Recovering from Hurricane Sandy is at the forefront of Pallone’s mind. “I’ve always been interested in running for Senate but right now I want to concentrate on Sandy and the relief issues and what we have to do in Congress,” he said. “I think I owe that to my constituents.”
Pallone was one of the congressmen who gave impassioned speeches on the House floor criticizing Republican leadership for not moving the Sandy relief bill forward more quickly. “The bad guy clearly was the speaker, Boehner, because the bill, the $60 billion package that included everything we wanted for the most part had passed the Senate after over a week’s debate and he had made a commitment to bring it up on the House floor. And after the fiscal cliff legislation was passed, it was supposed to come up,” he said. “And if it had, we would’ve had the votes, it would’ve passed and we’d be on our way to the rebuilding of the Jersey Shore, but he didn’t do it.”
Members of Congress didn’t find out the vote had been postponed until after action was taken on the fiscal cliff legislation at 11 p.m. “We were told to wait around to find out when it would come up the next day — the morning or the afternoon,” Pallone said. “And instead, Congressman [Pete] King from New York came back and said, ‘No the speaker’s not bringing it up at all,’ which was totally shocking.”
After getting that news, Pallone said members immediately went to the House floor to speak against Boehner’s decision and ask for him to reconsider. He explained that it was his understanding that Boehner postponed the vote because the right wing portion of the Republican Party didn’t want to vote on another spending package after the fiscal cliff.
“They were angry because that vote had come up on the fiscal cliff and the vote on his being speaker was going to occur the next day and so he decided he didn’t want to offend them by bringing up this hurricane relief bill,” Pallone said. “But I mean that’s outrageous that hurricane relief becomes a victim of internal Republican politics. It’s not acceptable.”
Pallone said the votes would have been there to pass the $60 billion relief bill, but he has some concern now that there will be three separate votes. The first, $9.7 billion, passed last week and votes on the two other portions — one for $17 billion and another for $33 billion — are scheduled for Jan. 15.
“I am concerned about the larger package. Now just so you know, the smaller $17 billion package, that’s for what we call public and individual assistance to reimburse the towns if they build a boardwalk or if they have to fix a street or to pay for SBA loans,” Pallone said. “But the larger $33 billion, that’s the money that pays for all the Army Corps projects for the shore protection, to bring back the dunes, for the protective mitigation measures and also has the community development block grant money that would give grants to homeowners and businesses so that they can rebuild.
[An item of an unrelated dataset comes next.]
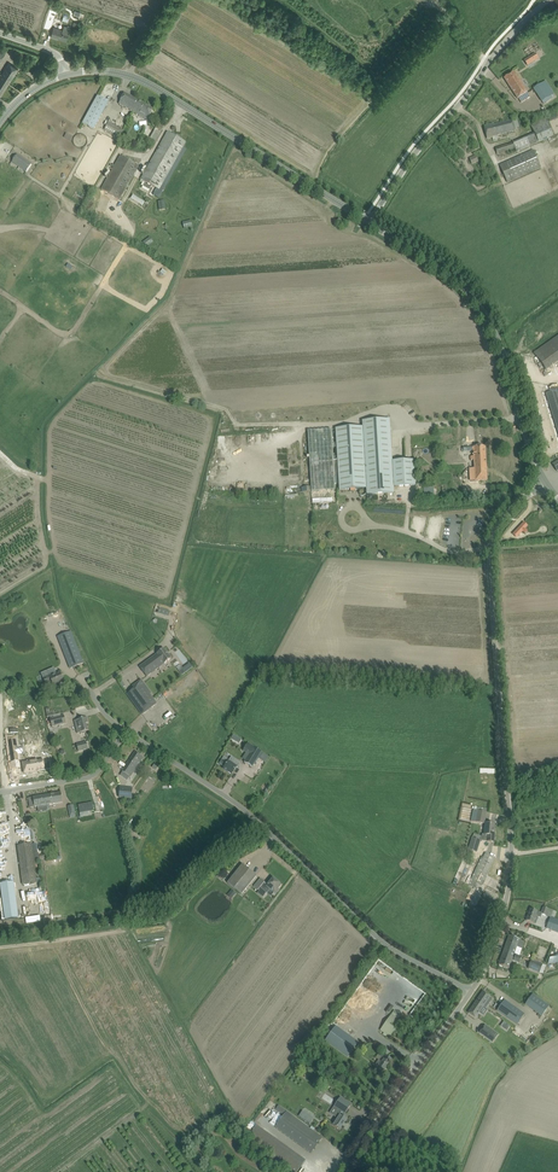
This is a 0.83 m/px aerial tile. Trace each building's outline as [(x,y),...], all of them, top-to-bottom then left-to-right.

So this larger package is just as important as the smaller package and we’re trying to gather the votes.”
While Pallone said he is concerned about the $33 billion portion of the relief aid, he believes there will be enough votes next week. But he said it should not come to that. “We’re going to work obviously all day and night to try to get it passed. But it is a concern,” he said. “And this would never have happened if this had come up for a vote when it should have a week or two ago.”
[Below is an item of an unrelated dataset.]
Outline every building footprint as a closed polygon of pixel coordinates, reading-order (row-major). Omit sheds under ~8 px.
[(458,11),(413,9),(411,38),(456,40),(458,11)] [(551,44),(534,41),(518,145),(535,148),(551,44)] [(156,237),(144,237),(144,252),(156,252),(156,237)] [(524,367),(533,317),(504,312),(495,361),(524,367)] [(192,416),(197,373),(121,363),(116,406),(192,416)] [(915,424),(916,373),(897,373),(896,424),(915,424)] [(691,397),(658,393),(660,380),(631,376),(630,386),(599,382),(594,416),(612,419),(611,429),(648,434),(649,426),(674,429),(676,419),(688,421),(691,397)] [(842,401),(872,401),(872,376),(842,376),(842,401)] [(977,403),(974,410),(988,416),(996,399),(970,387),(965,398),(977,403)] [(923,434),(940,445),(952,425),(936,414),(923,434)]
Republicans from New Jersey and New York are on board with the entire package, according to Pallone, who called the effort bipartisan.
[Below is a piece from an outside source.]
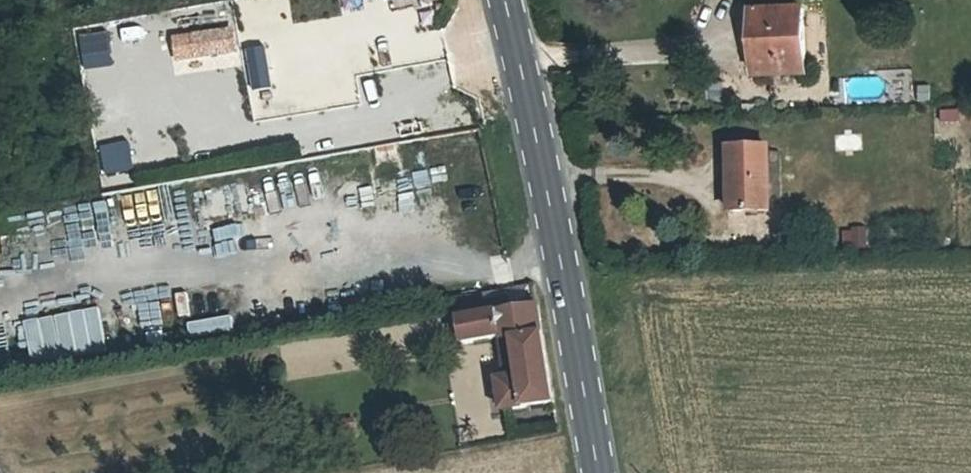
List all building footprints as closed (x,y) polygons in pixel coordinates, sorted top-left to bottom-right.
[(775,20),(760,20),(762,82),(810,80),(807,1),(774,2),(775,20)] [(214,32),(186,36),(189,57),(217,53),(214,32)] [(944,125),(970,122),(970,108),(942,112),(944,125)] [(773,164),(736,164),(735,226),(773,226),(773,164)] [(211,186),(184,191),(189,216),(215,211),(211,186)] [(845,230),(846,249),(869,248),(868,229),(845,230)] [(10,266),(6,241),(0,242),(0,268),(10,266)] [(531,294),(500,300),(503,313),(533,305),(531,294)] [(457,308),(459,318),(450,320),(456,348),(506,337),(510,359),(502,361),(506,382),(492,386),(500,422),(552,411),(549,394),(543,362),(537,329),(533,305),(503,313),(500,300),(457,308)]
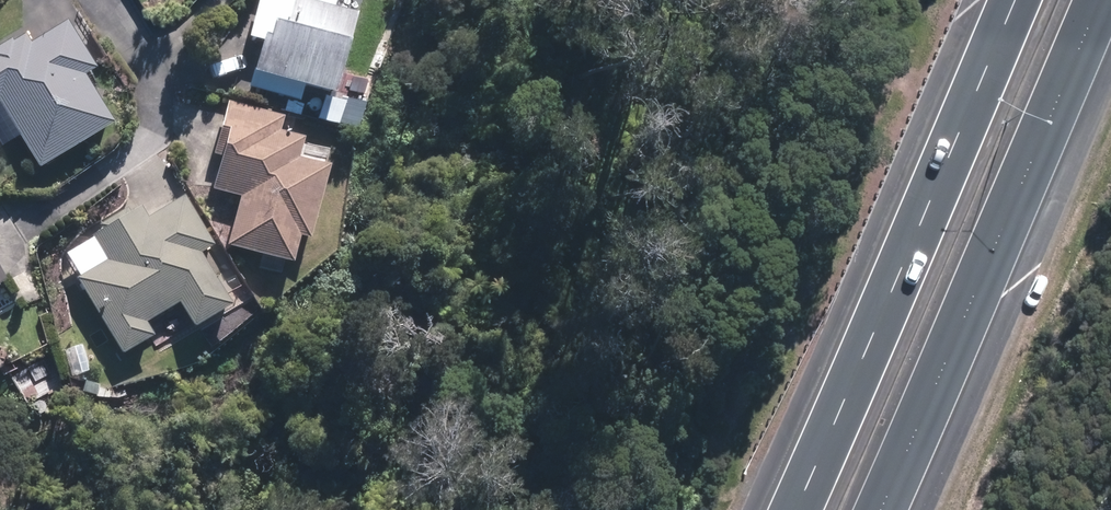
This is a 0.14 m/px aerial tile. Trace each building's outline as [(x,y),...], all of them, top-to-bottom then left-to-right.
[(366,12),(337,5),(339,0),(264,0),(255,35),(270,39),(256,88),(302,100),(307,81),(344,91),(366,12)] [(0,50),(0,102),(8,98),(44,162),(117,121),(91,75),(104,67),(75,18),(33,41),(29,33),(0,50)] [(371,110),(329,95),(322,113),(364,129),(371,110)] [(318,238),(338,163),(311,155),(315,138),(290,131),(293,118),(229,101),(214,156),(228,160),(221,187),(246,193),(232,245),(299,262),(306,235),(318,238)] [(111,256),(79,276),(127,354),(158,335),(150,321),(182,302),(198,329),(242,303),(209,249),(220,242),(192,196),(172,208),(160,190),(95,229),(111,256)] [(17,278),(0,251),(0,288),(17,278)] [(8,367),(0,354),(0,372),(8,367)] [(46,365),(17,382),(29,403),(59,387),(46,365)]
“The problem here is not the New Jersey Republicans. The problem is the Tea Party, the right wing. And the thing that’s not fair is that a lot of these people are from the south and the west and we voted for the money for Hurricane Katrina, for Tornado Alley, for all these other natural disasters. And now they’re saying because it’s New York and New Jersey, we’re not going to vote for it,” Pallone said. “It’s not like they haven’t voted for disaster relief, they just don’t want to vote for disaster relief for New Jersey and New York because they’re not from there.”